■ **Exercise aim**
If a line in the data below contains "paint", copy it.

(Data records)
═══

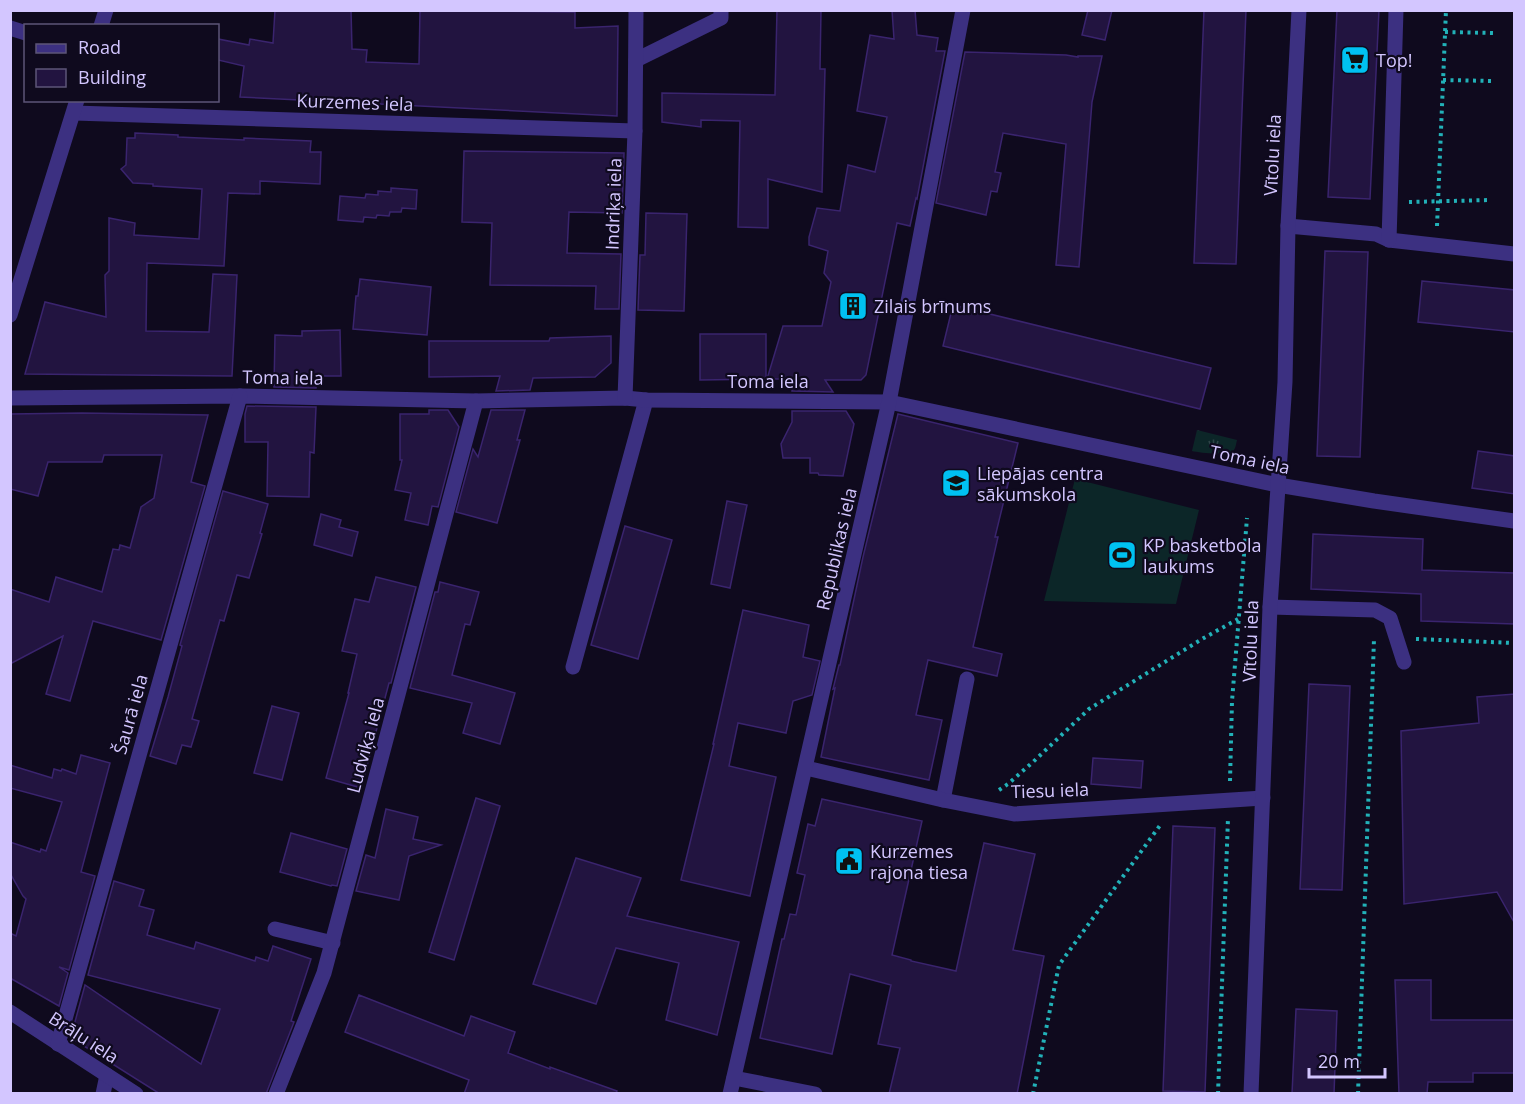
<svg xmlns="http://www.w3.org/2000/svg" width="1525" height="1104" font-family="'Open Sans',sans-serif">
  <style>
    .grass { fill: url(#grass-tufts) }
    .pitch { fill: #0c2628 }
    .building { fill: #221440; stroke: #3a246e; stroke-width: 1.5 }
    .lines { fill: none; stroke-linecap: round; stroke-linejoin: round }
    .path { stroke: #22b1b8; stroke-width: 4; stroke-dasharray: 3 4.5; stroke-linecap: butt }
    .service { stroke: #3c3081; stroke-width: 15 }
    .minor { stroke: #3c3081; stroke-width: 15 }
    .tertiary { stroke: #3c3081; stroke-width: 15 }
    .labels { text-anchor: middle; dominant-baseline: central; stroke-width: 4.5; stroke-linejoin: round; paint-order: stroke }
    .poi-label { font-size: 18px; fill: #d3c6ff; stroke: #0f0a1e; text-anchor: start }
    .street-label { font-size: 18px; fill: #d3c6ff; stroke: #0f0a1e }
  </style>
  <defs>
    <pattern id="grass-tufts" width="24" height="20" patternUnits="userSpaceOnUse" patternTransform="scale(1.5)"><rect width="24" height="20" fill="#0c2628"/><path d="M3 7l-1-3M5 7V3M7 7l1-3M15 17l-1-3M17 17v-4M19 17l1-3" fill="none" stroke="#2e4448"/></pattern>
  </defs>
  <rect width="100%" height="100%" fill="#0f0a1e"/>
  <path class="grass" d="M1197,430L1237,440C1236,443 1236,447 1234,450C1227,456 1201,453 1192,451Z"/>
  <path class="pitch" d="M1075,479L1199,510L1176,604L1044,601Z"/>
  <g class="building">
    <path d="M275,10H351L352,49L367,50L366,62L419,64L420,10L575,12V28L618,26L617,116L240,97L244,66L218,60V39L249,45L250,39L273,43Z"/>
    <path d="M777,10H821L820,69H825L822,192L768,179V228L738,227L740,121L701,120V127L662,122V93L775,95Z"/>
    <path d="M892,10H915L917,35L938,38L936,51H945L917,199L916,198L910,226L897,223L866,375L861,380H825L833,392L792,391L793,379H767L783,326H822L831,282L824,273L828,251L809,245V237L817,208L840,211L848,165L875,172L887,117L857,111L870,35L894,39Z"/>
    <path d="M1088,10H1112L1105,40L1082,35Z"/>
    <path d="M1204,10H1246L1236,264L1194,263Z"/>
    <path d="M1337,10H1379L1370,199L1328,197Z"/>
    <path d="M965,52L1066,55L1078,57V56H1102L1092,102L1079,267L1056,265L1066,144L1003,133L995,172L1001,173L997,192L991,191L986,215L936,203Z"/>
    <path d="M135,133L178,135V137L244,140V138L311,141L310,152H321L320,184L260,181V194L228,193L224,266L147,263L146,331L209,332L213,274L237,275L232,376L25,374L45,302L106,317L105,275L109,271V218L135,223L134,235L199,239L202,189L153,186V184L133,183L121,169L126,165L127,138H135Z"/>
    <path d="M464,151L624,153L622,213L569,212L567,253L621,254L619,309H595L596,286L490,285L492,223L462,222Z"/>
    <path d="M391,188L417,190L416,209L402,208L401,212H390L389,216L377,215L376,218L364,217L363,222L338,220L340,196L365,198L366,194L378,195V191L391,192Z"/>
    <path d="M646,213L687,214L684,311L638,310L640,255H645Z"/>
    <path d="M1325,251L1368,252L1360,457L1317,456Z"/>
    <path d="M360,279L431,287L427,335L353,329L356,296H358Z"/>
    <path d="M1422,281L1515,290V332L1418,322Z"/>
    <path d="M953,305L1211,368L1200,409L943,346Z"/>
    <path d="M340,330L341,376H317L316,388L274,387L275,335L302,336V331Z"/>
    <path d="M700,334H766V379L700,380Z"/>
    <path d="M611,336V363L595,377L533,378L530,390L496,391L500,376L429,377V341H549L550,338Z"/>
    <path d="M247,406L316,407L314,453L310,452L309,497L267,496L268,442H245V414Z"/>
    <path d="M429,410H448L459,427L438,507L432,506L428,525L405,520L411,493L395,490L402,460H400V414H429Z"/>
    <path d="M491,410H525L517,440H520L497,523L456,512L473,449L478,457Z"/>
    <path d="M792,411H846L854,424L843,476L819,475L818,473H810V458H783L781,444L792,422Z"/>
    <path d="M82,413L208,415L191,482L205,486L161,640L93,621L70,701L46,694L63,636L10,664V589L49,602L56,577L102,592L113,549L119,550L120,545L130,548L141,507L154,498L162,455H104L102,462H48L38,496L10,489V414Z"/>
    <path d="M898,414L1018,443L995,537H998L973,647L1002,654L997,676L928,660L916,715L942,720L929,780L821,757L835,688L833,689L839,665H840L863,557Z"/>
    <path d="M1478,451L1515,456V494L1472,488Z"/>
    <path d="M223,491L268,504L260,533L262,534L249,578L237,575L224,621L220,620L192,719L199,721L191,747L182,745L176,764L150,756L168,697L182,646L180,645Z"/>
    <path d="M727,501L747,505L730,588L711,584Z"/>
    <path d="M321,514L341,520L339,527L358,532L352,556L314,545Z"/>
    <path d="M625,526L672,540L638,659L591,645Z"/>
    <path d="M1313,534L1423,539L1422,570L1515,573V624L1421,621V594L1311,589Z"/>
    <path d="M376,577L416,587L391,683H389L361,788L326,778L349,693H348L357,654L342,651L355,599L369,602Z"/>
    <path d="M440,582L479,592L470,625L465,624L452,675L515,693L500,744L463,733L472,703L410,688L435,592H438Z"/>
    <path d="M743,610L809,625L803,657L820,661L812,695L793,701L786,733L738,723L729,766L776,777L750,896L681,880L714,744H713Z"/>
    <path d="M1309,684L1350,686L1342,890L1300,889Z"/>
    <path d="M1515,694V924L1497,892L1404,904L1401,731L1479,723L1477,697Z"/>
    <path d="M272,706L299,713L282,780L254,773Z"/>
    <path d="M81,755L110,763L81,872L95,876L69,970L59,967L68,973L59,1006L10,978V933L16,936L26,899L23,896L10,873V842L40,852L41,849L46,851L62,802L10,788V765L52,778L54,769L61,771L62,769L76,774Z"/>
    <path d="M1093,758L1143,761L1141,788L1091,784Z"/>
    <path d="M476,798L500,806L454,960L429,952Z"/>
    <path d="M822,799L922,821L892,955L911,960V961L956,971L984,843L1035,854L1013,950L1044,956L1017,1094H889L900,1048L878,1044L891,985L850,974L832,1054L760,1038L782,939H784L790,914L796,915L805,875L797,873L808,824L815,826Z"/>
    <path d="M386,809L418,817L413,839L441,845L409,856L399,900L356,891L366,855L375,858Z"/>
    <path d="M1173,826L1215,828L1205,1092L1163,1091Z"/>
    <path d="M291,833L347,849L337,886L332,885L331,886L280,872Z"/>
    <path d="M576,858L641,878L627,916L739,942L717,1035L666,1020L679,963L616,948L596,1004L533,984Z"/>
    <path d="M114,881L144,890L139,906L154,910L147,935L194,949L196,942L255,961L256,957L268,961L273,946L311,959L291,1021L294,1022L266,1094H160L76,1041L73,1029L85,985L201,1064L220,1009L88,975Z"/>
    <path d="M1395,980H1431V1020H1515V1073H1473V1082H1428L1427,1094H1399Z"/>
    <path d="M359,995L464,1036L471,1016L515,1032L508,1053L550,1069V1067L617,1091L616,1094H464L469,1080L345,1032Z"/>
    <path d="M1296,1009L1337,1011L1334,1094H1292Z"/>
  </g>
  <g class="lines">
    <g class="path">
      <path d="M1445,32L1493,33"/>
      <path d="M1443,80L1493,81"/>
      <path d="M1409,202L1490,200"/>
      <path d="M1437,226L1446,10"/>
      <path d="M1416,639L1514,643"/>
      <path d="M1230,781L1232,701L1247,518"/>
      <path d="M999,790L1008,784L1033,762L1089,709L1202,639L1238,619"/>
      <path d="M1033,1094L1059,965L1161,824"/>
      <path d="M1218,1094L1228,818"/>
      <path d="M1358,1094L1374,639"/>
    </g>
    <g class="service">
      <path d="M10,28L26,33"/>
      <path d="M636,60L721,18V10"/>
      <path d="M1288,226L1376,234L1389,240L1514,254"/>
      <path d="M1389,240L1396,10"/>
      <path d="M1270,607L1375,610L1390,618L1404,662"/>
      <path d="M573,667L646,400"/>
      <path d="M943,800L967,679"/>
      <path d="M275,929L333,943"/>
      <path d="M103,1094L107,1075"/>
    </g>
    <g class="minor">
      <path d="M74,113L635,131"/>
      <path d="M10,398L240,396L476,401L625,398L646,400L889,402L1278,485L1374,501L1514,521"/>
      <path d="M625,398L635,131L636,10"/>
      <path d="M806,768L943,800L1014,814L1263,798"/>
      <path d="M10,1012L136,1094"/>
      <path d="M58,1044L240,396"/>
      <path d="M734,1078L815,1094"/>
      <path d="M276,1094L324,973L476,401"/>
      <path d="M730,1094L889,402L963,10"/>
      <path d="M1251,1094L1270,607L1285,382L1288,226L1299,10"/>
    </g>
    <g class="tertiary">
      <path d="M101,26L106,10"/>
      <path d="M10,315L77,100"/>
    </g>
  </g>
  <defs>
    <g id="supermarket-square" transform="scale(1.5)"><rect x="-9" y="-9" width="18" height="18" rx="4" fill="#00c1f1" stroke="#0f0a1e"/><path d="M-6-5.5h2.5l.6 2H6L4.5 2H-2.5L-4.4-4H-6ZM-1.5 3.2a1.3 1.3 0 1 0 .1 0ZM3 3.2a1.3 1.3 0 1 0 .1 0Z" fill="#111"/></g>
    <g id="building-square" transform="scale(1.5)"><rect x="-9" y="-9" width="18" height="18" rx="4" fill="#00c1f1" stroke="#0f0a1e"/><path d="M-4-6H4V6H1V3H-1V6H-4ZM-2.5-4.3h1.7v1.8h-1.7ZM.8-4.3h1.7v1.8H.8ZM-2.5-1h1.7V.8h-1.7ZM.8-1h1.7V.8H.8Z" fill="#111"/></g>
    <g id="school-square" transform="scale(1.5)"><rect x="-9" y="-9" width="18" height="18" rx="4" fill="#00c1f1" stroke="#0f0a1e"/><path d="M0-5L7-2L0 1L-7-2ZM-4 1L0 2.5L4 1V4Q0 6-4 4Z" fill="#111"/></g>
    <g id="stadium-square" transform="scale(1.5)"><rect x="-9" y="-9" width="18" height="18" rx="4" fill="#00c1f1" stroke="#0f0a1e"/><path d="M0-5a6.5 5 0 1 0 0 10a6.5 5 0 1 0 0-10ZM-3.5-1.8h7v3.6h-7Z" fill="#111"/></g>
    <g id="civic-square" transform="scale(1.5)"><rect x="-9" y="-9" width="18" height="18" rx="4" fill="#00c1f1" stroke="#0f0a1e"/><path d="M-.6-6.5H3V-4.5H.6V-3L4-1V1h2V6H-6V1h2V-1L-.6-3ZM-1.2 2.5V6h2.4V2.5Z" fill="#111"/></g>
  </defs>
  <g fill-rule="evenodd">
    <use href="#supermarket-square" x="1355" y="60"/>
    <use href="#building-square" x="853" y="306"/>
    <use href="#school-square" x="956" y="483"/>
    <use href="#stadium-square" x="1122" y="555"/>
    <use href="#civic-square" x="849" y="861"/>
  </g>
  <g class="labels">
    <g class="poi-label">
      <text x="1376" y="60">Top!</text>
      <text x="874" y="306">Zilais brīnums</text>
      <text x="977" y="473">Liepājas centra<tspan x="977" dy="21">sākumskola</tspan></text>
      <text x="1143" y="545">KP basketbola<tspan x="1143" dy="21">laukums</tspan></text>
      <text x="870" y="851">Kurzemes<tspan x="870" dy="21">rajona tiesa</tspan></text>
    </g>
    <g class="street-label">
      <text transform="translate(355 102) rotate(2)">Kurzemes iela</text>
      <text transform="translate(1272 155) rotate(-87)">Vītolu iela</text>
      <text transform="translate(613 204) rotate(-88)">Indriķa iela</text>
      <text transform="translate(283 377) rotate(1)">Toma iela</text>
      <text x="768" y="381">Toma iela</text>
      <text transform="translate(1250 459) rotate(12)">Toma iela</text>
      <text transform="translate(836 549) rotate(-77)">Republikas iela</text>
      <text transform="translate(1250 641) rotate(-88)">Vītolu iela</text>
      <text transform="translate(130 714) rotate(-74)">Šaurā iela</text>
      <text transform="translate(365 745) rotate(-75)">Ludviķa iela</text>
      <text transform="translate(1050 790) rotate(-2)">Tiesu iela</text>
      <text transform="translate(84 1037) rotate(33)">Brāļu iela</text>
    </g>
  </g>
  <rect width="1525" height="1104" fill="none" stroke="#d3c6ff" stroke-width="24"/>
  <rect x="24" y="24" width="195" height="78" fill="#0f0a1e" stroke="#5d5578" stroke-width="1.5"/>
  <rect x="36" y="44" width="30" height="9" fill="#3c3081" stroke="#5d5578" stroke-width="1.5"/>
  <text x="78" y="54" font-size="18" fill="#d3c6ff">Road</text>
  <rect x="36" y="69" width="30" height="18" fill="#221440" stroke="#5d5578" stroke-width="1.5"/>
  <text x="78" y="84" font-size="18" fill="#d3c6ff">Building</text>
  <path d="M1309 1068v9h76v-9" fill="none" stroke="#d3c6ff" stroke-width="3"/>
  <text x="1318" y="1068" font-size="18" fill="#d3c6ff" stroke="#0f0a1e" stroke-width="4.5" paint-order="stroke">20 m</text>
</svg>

═══

■ **Response**
    .labels { text-anchor: middle; dominant-baseline: central; stroke-width: 4.5; stroke-linejoin: round; paint-order: stroke }
  <text x="1318" y="1068" font-size="18" fill="#d3c6ff" stroke="#0f0a1e" stroke-width="4.5" paint-order="stroke">20 m</text>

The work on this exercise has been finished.